### [The task]
Beneath this line are the data; copy exactly the part of them that opens with the line containing "New Acquisitions – May 2015" and closes with the line containing "Publishers | 9789462401464 |", and only that part.

Page-level text extractions:
((

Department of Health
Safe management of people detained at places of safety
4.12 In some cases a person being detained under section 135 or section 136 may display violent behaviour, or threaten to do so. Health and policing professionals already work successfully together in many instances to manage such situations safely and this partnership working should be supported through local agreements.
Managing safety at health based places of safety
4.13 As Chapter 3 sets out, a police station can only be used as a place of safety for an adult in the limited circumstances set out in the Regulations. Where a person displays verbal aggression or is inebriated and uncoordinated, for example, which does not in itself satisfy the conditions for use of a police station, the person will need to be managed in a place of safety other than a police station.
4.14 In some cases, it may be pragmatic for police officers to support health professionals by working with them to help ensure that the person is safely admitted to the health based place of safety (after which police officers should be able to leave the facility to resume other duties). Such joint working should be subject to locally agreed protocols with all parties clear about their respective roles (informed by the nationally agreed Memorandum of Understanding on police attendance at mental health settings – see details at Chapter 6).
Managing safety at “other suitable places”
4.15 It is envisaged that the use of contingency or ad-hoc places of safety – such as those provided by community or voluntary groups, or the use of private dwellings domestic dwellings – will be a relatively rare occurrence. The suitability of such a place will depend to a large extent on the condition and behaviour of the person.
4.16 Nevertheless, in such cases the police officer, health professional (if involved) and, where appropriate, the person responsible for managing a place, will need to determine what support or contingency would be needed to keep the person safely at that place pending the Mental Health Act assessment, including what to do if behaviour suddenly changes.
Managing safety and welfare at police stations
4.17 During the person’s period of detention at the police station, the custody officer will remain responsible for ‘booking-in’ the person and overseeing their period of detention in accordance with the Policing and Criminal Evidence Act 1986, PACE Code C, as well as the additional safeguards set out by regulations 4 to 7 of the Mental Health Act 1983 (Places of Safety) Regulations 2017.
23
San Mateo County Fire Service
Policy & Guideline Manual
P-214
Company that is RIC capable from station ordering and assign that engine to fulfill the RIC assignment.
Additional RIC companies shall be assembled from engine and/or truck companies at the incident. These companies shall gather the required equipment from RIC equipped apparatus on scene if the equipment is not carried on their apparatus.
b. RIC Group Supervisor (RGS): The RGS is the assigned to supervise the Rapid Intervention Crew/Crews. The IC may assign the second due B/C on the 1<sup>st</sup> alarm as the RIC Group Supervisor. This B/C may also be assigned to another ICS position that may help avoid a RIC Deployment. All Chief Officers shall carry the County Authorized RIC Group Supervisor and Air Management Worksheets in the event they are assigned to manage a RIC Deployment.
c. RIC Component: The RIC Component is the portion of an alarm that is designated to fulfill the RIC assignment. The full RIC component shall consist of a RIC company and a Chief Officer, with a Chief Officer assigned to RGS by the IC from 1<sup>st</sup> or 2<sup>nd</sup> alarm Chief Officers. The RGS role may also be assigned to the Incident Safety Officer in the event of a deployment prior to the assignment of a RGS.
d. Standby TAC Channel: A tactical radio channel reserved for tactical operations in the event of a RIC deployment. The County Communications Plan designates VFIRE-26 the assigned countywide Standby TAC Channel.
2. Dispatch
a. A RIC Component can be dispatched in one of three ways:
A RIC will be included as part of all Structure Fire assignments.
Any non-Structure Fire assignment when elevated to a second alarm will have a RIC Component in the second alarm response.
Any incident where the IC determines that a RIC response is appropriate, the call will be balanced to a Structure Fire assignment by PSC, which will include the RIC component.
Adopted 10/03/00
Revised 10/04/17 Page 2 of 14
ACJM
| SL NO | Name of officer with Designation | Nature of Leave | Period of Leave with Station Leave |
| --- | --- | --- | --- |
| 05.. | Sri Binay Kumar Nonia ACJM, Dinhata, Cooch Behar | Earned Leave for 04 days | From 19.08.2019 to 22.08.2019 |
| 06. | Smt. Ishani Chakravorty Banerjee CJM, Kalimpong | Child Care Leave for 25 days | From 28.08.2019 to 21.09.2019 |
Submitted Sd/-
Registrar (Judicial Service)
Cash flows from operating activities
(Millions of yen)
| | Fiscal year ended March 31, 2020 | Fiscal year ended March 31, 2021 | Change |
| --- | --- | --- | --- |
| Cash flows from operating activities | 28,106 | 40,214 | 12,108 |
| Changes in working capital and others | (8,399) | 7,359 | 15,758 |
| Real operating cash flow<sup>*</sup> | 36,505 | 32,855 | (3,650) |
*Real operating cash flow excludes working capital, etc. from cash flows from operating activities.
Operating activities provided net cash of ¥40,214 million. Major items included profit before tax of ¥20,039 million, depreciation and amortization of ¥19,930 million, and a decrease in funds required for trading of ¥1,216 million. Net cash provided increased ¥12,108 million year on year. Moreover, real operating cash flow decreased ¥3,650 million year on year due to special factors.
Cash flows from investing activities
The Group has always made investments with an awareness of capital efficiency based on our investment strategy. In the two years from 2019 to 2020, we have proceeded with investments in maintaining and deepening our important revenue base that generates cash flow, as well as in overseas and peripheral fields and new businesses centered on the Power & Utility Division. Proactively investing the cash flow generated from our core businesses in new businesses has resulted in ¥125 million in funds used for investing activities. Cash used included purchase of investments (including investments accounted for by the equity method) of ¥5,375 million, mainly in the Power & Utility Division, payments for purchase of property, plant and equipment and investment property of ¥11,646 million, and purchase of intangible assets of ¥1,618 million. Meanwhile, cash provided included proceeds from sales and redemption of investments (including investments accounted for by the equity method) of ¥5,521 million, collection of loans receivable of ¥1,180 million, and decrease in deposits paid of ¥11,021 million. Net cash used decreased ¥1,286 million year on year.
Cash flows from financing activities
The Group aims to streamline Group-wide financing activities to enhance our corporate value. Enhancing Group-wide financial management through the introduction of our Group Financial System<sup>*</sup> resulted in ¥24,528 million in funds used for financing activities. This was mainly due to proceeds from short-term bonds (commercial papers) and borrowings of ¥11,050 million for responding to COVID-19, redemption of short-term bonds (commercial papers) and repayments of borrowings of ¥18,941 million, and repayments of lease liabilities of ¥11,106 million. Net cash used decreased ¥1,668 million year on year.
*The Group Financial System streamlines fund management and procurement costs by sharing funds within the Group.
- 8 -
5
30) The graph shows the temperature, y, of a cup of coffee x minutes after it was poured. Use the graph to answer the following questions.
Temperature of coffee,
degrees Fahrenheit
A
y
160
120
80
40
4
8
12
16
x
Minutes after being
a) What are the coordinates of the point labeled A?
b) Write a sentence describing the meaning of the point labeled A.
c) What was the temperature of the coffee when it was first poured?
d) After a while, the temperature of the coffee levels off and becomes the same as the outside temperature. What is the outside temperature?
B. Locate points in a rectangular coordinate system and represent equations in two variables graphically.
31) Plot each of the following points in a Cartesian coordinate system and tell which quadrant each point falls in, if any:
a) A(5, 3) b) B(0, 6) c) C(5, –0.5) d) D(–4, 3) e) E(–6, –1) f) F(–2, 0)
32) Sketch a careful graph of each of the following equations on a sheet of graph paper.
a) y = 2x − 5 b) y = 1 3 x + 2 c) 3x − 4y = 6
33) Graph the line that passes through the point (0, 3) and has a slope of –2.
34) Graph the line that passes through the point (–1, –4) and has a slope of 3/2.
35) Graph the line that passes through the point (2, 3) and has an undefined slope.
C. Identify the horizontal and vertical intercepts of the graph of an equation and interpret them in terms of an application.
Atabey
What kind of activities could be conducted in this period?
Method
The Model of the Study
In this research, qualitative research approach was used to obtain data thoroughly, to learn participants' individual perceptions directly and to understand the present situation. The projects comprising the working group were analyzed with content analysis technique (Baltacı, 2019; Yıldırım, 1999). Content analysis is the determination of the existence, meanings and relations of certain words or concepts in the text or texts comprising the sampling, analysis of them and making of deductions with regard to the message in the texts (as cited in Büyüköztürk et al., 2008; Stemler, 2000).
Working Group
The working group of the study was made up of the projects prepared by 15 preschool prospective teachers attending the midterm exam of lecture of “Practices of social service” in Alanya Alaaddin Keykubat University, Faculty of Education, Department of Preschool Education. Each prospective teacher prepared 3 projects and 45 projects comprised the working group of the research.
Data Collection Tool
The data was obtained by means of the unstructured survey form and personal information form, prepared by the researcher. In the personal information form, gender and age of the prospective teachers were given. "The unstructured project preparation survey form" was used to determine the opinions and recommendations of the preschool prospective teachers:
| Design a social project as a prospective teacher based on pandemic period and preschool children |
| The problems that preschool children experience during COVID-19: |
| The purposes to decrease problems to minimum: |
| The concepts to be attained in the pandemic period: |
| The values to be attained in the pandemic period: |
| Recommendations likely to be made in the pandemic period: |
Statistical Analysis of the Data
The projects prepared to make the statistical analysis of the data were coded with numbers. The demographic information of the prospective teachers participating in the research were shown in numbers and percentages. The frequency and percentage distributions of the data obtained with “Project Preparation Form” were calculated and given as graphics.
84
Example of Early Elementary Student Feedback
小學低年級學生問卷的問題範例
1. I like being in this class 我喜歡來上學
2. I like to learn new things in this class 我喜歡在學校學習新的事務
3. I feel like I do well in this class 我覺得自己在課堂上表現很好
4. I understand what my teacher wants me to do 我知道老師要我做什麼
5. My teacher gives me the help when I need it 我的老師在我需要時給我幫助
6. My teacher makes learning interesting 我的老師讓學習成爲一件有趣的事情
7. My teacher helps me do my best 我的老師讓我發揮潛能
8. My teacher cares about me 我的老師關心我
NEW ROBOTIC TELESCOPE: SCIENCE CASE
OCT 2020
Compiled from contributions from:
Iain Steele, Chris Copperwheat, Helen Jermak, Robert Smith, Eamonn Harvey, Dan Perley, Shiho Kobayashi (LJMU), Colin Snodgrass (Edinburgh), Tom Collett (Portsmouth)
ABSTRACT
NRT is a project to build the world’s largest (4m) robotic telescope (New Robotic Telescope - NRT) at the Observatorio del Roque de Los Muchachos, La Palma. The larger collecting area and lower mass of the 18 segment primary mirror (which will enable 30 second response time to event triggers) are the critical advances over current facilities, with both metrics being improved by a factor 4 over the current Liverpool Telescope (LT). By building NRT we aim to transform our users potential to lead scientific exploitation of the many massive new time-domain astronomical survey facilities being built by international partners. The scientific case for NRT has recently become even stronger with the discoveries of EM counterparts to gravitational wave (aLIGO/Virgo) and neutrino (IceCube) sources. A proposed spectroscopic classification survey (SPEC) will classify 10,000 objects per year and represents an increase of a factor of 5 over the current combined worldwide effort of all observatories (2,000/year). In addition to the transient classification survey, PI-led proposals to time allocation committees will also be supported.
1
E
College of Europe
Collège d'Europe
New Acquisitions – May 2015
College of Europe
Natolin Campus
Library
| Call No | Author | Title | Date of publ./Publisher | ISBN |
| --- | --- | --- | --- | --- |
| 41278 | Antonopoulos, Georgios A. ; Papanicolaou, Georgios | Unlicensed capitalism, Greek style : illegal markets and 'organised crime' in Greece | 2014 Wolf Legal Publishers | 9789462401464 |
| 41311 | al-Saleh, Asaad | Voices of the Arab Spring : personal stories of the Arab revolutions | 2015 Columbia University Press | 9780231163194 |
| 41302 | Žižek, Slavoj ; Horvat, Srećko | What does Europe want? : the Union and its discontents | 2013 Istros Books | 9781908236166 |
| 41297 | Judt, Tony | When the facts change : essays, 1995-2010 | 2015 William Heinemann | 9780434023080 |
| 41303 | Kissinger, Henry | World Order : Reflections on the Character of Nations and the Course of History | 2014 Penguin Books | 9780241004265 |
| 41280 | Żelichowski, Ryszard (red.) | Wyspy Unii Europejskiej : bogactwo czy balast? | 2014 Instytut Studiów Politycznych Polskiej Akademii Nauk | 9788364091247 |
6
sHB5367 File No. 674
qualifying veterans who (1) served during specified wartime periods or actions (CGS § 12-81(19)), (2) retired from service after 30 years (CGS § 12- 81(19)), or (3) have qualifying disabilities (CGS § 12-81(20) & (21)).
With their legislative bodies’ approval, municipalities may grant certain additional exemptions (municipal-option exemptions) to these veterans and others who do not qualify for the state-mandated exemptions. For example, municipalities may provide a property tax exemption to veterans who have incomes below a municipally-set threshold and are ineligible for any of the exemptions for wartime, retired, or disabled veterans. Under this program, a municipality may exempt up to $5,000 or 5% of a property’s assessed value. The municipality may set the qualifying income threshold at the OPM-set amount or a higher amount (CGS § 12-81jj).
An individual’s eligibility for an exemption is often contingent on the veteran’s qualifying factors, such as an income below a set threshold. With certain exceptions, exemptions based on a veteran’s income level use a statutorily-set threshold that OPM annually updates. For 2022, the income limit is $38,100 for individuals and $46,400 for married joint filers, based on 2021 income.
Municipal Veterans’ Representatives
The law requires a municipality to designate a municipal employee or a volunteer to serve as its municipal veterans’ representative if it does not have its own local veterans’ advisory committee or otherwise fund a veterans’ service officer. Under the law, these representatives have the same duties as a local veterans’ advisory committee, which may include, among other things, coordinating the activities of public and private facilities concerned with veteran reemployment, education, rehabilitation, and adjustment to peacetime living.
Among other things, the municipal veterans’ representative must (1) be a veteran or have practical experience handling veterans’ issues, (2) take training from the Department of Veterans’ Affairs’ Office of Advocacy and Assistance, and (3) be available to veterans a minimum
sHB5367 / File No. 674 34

))

### [Result of this task]
New Acquisitions – May 2015
College of Europe
Natolin Campus
Library
| Call No | Author | Title | Date of publ./Publisher | ISBN |
| --- | --- | --- | --- | --- |
| 41278 | Antonopoulos, Georgios A. ; Papanicolaou, Georgios | Unlicensed capitalism, Greek style : illegal markets and 'organised crime' in Greece | 2014 Wolf Legal Publishers | 9789462401464 |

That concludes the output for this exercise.